Exercise objective
Take every line containing "procedures" out of the records.

*** Begin section ***

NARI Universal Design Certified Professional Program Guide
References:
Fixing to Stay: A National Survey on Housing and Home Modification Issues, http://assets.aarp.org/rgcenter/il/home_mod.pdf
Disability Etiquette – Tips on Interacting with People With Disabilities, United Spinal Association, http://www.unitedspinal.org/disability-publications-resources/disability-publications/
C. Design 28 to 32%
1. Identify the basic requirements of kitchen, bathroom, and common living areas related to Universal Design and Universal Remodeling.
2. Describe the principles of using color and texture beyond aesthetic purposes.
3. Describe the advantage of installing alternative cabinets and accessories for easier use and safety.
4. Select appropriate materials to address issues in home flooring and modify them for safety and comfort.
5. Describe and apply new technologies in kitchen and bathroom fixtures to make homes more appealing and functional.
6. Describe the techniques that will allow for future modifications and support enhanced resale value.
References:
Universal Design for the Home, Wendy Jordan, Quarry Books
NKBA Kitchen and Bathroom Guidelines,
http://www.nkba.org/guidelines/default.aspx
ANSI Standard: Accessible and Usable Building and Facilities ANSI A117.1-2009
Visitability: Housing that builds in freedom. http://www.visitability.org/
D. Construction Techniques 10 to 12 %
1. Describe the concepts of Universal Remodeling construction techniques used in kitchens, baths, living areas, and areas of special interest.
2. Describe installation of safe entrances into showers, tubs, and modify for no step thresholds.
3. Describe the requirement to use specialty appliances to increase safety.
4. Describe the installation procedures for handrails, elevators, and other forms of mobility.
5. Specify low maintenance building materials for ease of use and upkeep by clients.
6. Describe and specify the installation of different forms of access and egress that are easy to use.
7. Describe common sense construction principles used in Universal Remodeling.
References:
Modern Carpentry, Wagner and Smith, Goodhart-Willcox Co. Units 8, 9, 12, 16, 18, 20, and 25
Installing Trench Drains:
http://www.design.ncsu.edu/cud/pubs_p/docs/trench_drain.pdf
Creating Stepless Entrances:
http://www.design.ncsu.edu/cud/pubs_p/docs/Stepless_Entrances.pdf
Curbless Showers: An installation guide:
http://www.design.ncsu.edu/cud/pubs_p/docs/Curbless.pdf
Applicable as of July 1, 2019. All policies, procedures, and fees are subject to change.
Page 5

*** End section ***

Task result
4. Describe the installation procedures for handrails, elevators, and other forms of mobility.
Applicable as of July 1, 2019. All policies, procedures, and fees are subject to change.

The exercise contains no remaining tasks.